Montréal est pour moi une ville ancrée dans le présent, dans mon – très égocentrique – présent, dans la mesure où le fait que j’y ai grandi me donne l’impression qu’elle n’a pas existé avant moi, que toute description de son passé concerne une autre ville, une autre Montréal qui ne peut plus exister aujourd’hui.
D’une certaine manière, que Montréal soit si concrète signifie également qu’elle ne peut exister littérairement. Contrairement à Paris, New York ou Berlin que je n’ai pu découvrir qu’à travers le filtre envoûtant de l’écriture, Montréal m’apparaît comme trop tangible pour que quelques lettres sur une page en saisissent l’essence. C’est une erreur, évidemment. Je sais très bien que Montréal a déjà été écrite, mais ce n’est que très tard que j’ai été mise en contact avec le Montréal littéraire, grâce entre autre à Michel Tremblay et Nelly Arcan, et je peine encore à accorder leur Montréal avec la mienne, comme s’il m’était impossible d’accepter qu’on ait pu la vivre différemment que moi.
C’est tout de même avec une fierté ridicule que j’ai découvert, dans Un Homme en suspens (The Dangling Man), le Montréal de l’américain Saul Bellow. Né à Lachine en 1915 (le dernier enfant d’une famille russe juive tout juste immigrée au Canada) et déménagé à Chicago en 1924, Saul Bellow s’est entre autre vu remettre le prix Nobel de littérature en 1976 pour l’ensemble de son œuvre, dont les ouvrages les plus célèbres sont surtout Les Aventures d’Augie March (1953) et Herzog (1964). Un Homme en suspens (1944) est le premier roman que publie Saul Bellow et consiste en une sorte de chronique à la structure assez vague de la vie de Joseph, un jeune homme d’une vingtaine d’années, marié, qui attend plus ou moins d’être convoqué par l’armée américaine. Sans emploi, Joseph arpente les rues de Chicago pour passer le temps tandis que sa femme Iva part travailler tout les matins, assiste occasionnellement à des soirées entre amis ou en famille, et livre ses réflexions cyniques sur l’hypocrisie et le ridicule du monde dans lequel il doit vivre. La prose de Bellow (du moins dans la traduction française) est à la fois plate et fiévreuse et Joseph y apparaît tant soumis que révolté jusqu’au tout dernier moment où l’appel tant attendu de la guerre lui sert de délivrance et d’emprisonnement ultime.

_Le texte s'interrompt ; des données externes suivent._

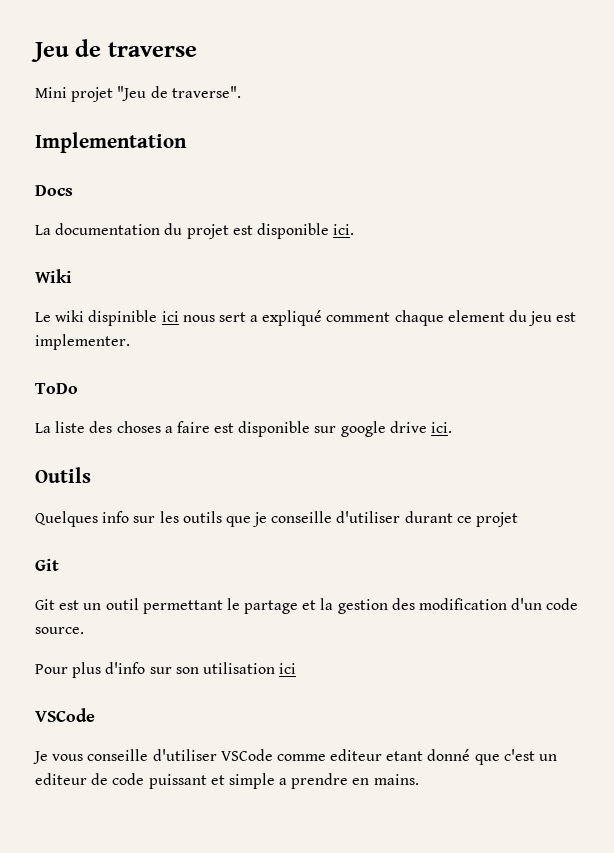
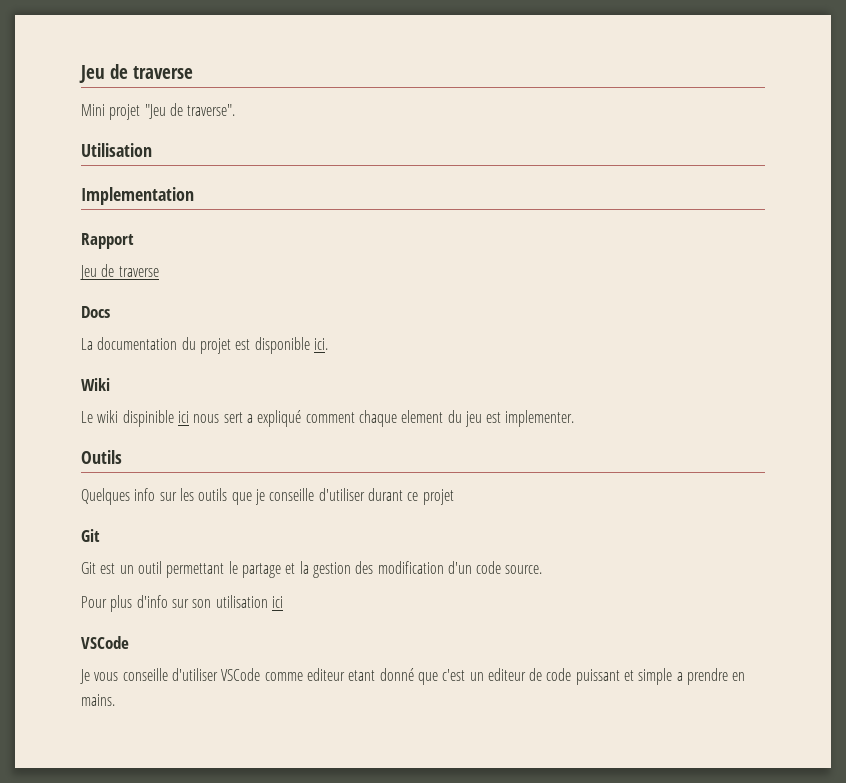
(241, 92) none -> [81,143,152,157] // Utilisation
(187, 142) none -> [81,233,134,249] [80,264,159,280] // Rapport // Jeu de traverse
[35,383,78,394] [35,421,453,437] // ToDo // La liste des choses a faire est disponible sur google drive ici. -> (575, 418) none

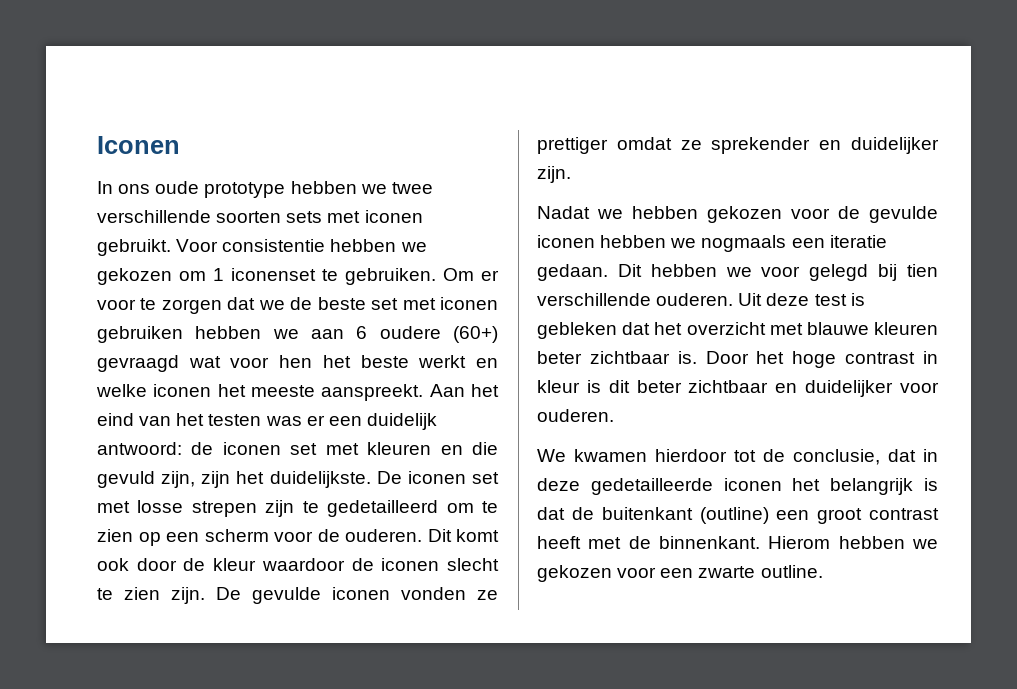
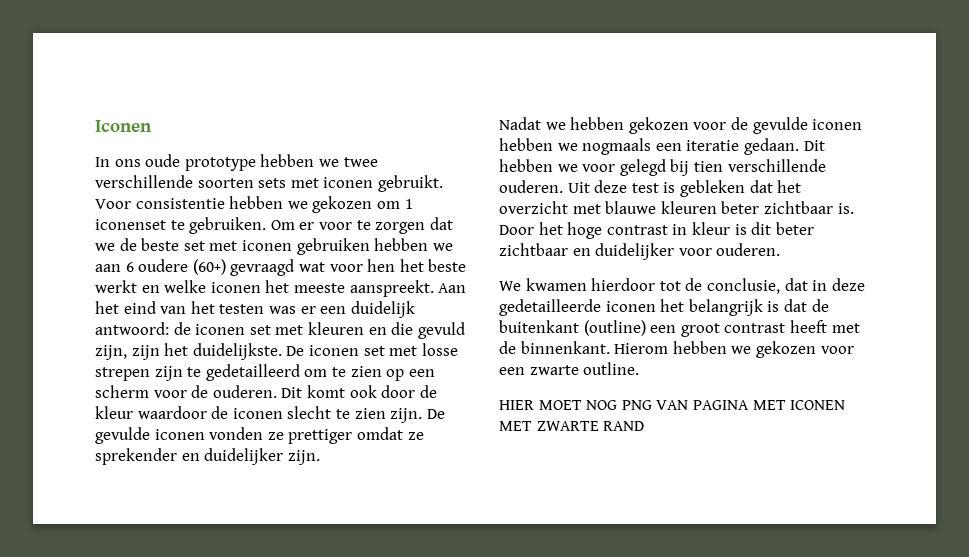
(823, 571) none -> [499,400,846,410] [499,421,645,431] // HIER MOET NOG PNG VAN PAGINA MET ICONEN MET ZWARTE RAND

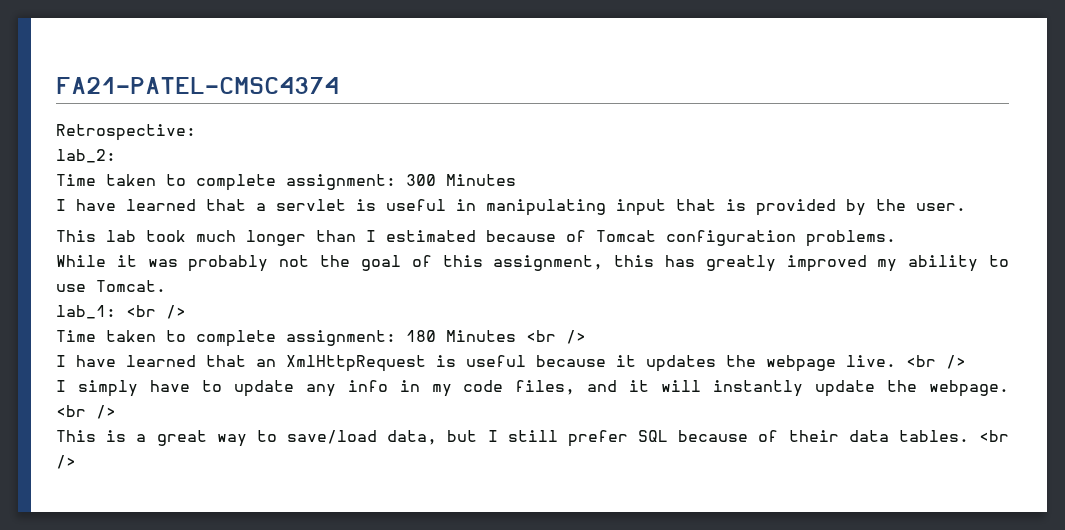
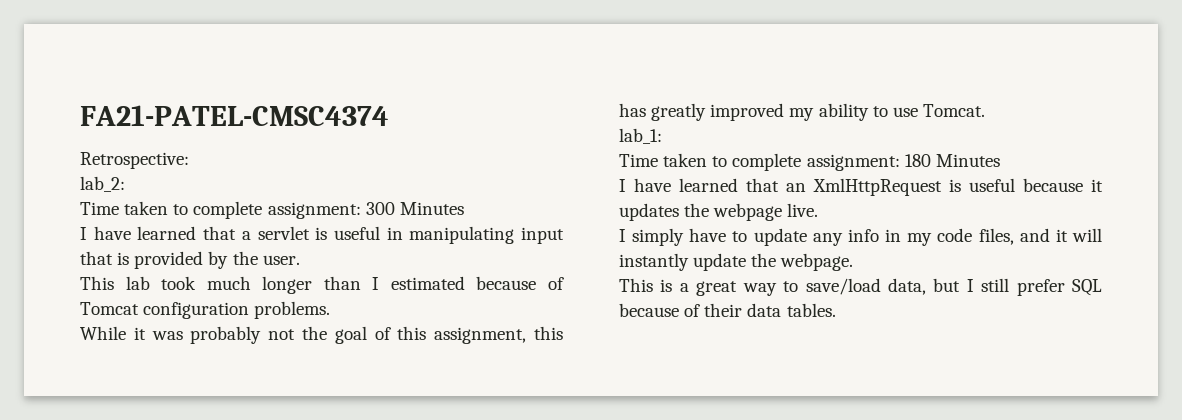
[126,305,186,319] <br /> -> (662, 136) none
[526,330,586,344] <br /> -> (1000, 160) none
[906,355,966,369] <br /> -> (819, 210) none
[56,405,116,419] <br /> -> (854, 262) none
[978,430,1009,442] [56,455,76,469] <br /> -> (836, 310) none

Montréal ne joue qu’un rôle très mineur dans le récit de Bellow. Évoquée comme souvenir d’enfance, la ville où le narrateur a lui aussi grandi est la scène d’une époque passée et idéalisée –«Je n’ai jamais trouvé une autre rue ressemblant à Saint-Dominique»– où la pauvreté n’est plus source de soucis, mais permet plutôt une liberté qu’il ne retrouvera plus jamais. Bien qu’elle soit très partiellement décrite, très partiellement évoquée, la mention de Montréal dans le roman de Bellow a eu sur moi un effet très étrange, comme si c’était la première fois que mon univers était concrètement représenté dans de la « grande » littérature. Certes, je n’ai pas lu Mordecai Richler, qui possède probablement une vision plus pertinente de Montréal, mais voilà bien la preuve de la relation ambiguë que l’on peut avoir avec notre univers lorsqu’il est raconté.